Let $K$ be an algebraic number field of degree $n$. Let $\mathcal{O}_K$ be the ring of algebraic integers. An order of $K$ is a subring $R$ of $K$ such that $R$ is a free $\mathbb{Z}$-module of rank $n$. I am interested in the ideal theory on $R$ because when $n = 2$ it has a deep connection with the theory of binary quadratic forms as shown in this. Let $I$ be a non-zero ideal of $R$. It is easy to see that $R/I$ is a finite ring. The number of elements of $R/I$ is called the norm of $I$ and is denoted by $N(I)$. Let $\mathfrak{f} = \{x \in R | x\mathcal{O}_K \subset R\}$. If $I + \mathfrak{f} = R$, we call $I$ regular. Properties of regular ideals are stated in this question. Let $I, J$ be regular ideals of $R$. If $R = \mathcal{O}_K$, it is well-known that $N(IJ) = N(I)N(J)$. I wondered if this holds when $R \ne \mathcal{O}_K$. And I came up with the following proposition.

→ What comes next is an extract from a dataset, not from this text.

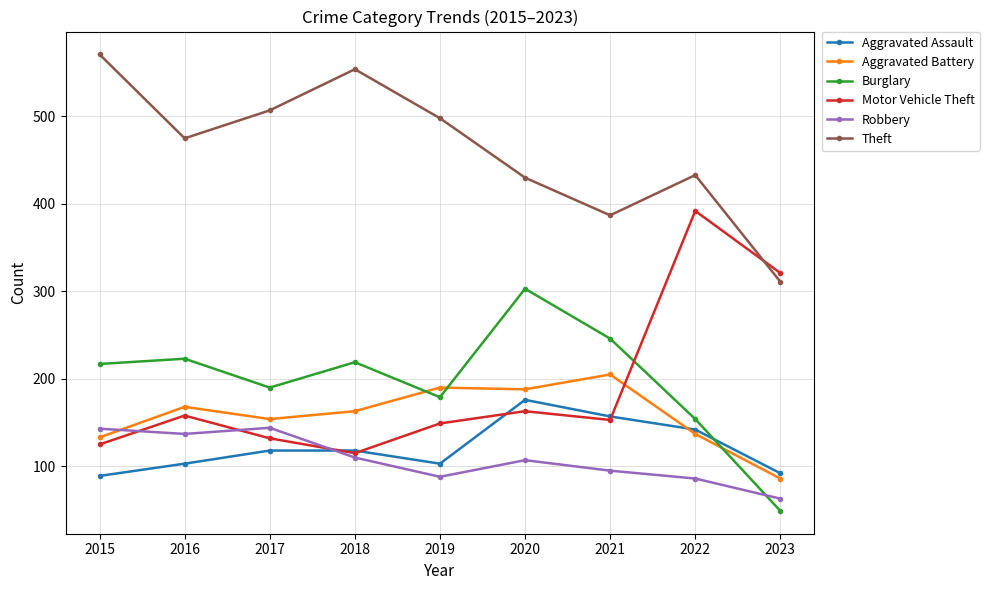

At 2020, list the series in order from smallest to largest.

Robbery, Motor Vehicle Theft, Aggravated Assault, Aggravated Battery, Burglary, Theft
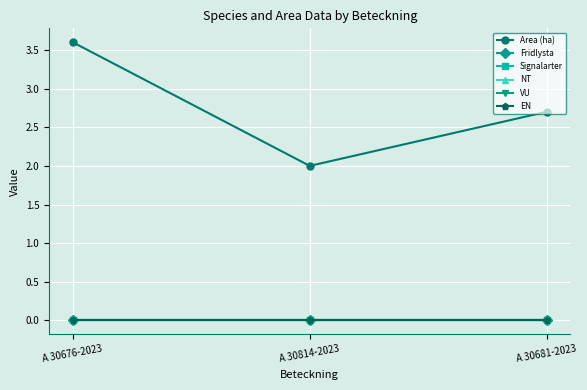

Is this an area chart (filled region under the line)?

No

Proposition Let $I, J$ be regular ideals of $R$. Then $N(IJ) = N(I)N(J)$.
Outline of my proof I used the result of this question and reduced the problem to the case $R = \mathcal{O}_K$.
My question How do you prove the proposition? I would like to know other proofs based on different ideas from mine. I welcome you to provide as many different proofs as possible. I wish the proofs would be detailed enough for people who have basic knowledge of introductory algebraic number theory to be able to understand.
Related question A generalization of this question is asked here.